Mirando hacia atrás, no puedo quejarme de las tres décadas que ya he vivido. De los primeros diez años, recuerdo la casa en la que me crié, las manos de mi abuela, los recreos, mi perro jugando con los charcos de lluvia y los largos veranos de bañador, bici y pelota de futbol. Los diez siguientes fueron años de querer estar en la calle, me descubrieron el mundo y me enseñaron a escribir y las cuatro cosas que sé de la vida. Casi todas, primero me las dijo mi abuelo y luego las aprendí escarmentando en carne propia. Estos últimos diez o doce años los ha dibujado Madrid a mano alzada y Galiza a dolorosa distancia, con tachones, filigranas y anarquía. En ellos, he conocido cuantos lugares han estado al alcance y he recopilado un buen elenco de personajes que merecen una caña al menos una vez a la semana. He sabido lo que ganarme lo que es mío, a veces dejándome pedazos sangrantes de mi interior por el camino. Aprendí que el árbol se dobla, pero no hay viento capaz de desarraigarlo, y que hay que amar lo que se tiene como si fuese a perderse en cualquier momento.
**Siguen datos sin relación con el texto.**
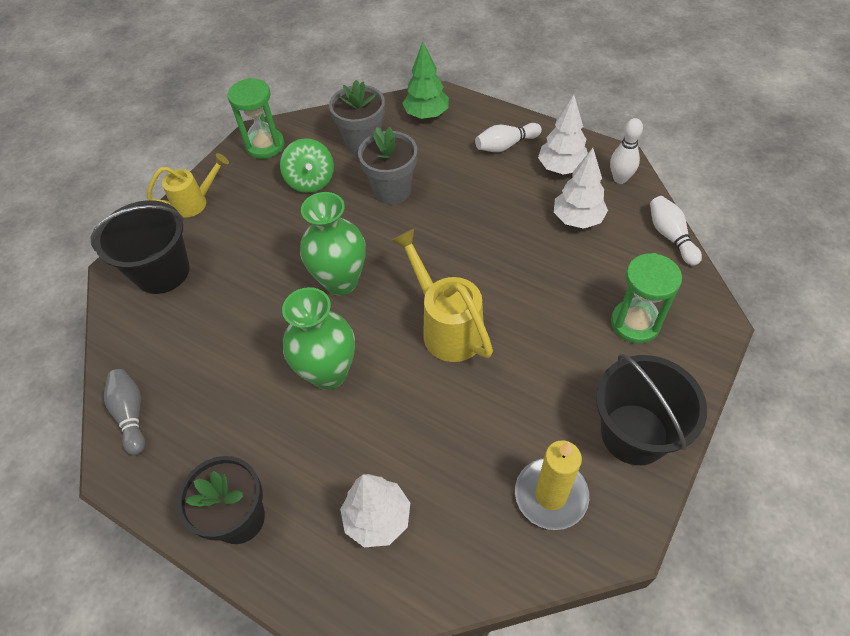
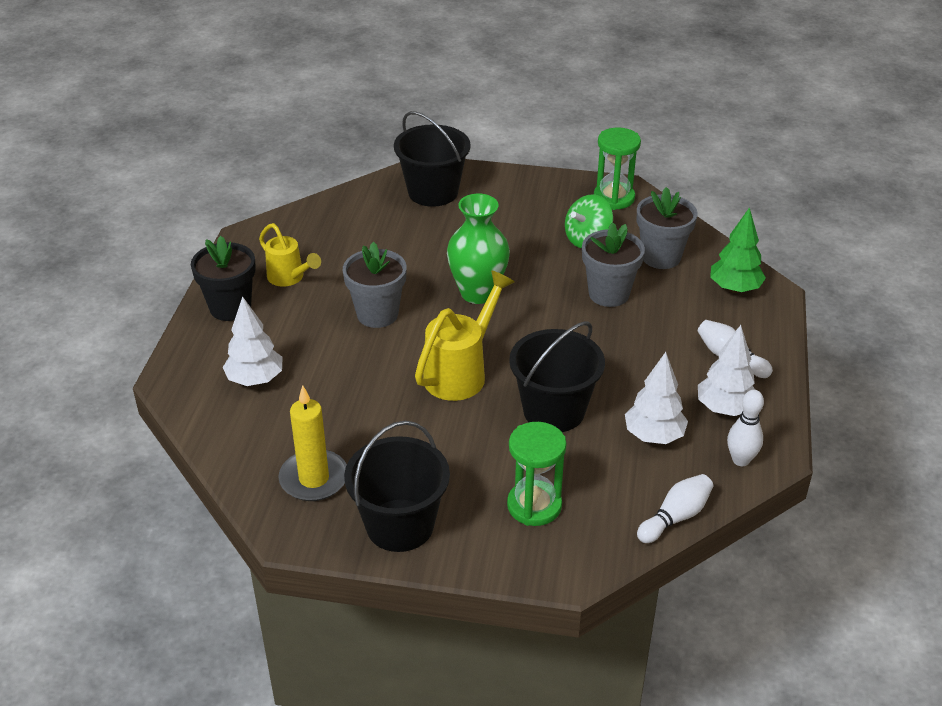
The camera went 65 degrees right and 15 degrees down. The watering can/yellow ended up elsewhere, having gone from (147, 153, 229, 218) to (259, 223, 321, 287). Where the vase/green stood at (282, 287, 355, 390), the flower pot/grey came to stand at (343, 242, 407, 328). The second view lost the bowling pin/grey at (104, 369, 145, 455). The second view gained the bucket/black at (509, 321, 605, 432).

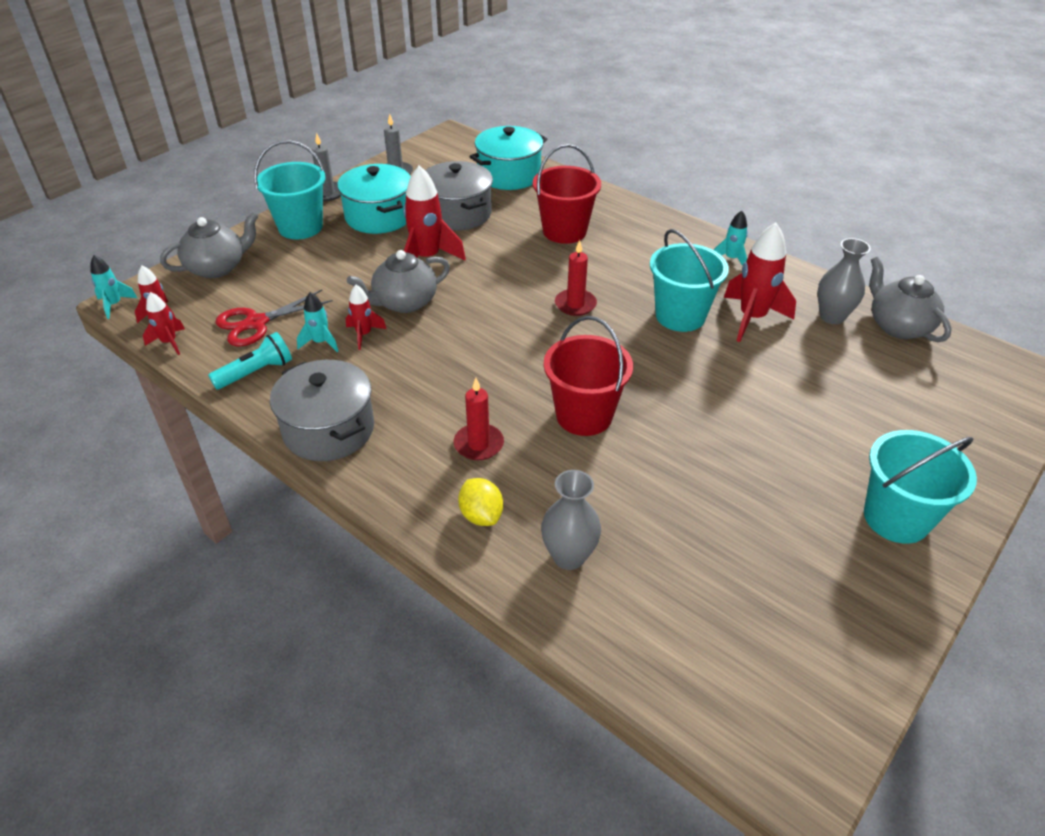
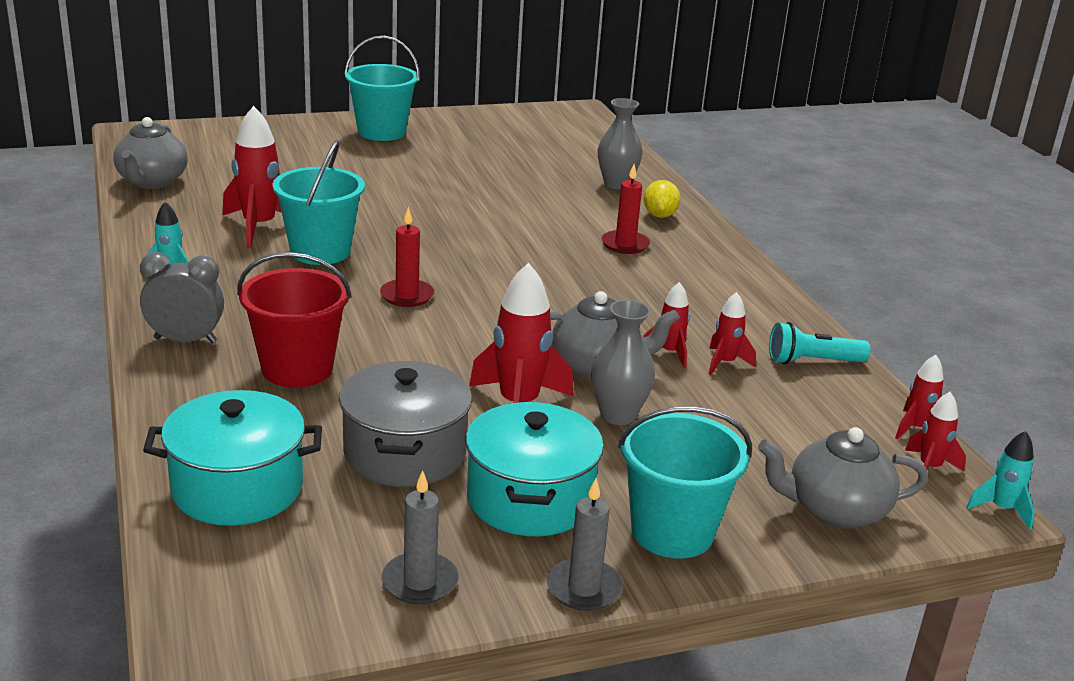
The camera went 150 degrees left and 15 degrees down. The vase/grey ended up elsewhere, having gone from (818, 238, 871, 324) to (591, 300, 655, 425). The second view lost the scissors/red at (215, 290, 333, 347). What was the rocket/turquoise at (297, 292, 338, 352) turned into the rocket/red at (709, 292, 756, 375). The second view lost the bucket/red at (544, 316, 633, 436). The second view lost the pot/grey at (270, 360, 374, 461). The second view gained the clock/grey at (140, 252, 224, 344).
Decía que nada varía ahora que terminan mis veinte y algo, pero visto de cerca, todo parece a punto de cambiar. La radio sigue llamandome a horas intempestivas, aunque hay socios y proyectos que prometen darle emoción a mi hoja de vida laboral. Escribo desde la terraza, encaramado sobre la Guindalera, pero pronto embalaré mis bártulos en cartón y me iré a vivir con ella. Adecuado cambio de escenario, en la compañía deseada, para jugarse en un mano a mano el reto de desafiar la rutina. No podía encontrar una aliada mejor para iniciar esta etapa. He ajustado cuentas con mi karma y puedo decir que he plantado un árbol, he hecho puenting, he cruzado el charco, he dormido al raso, he trabajado en lo que de verdad me gusta hacer, he botado con Rage Against the Machine, con Iggy Pop, con Soziedad Alkohólica y con Los Suaves, he probado los placeres amargos, he desfilado en el Mardi Gras, he enterrado a un amigo, he seguido aprendiendo y he escrito este libro sin páginas que ya tiene siete años. A menos de 24 horas de los treinta, estoy en paz conmigo mismo aunque me deje llevar por mil demonios. Si no, no sería lo mismo.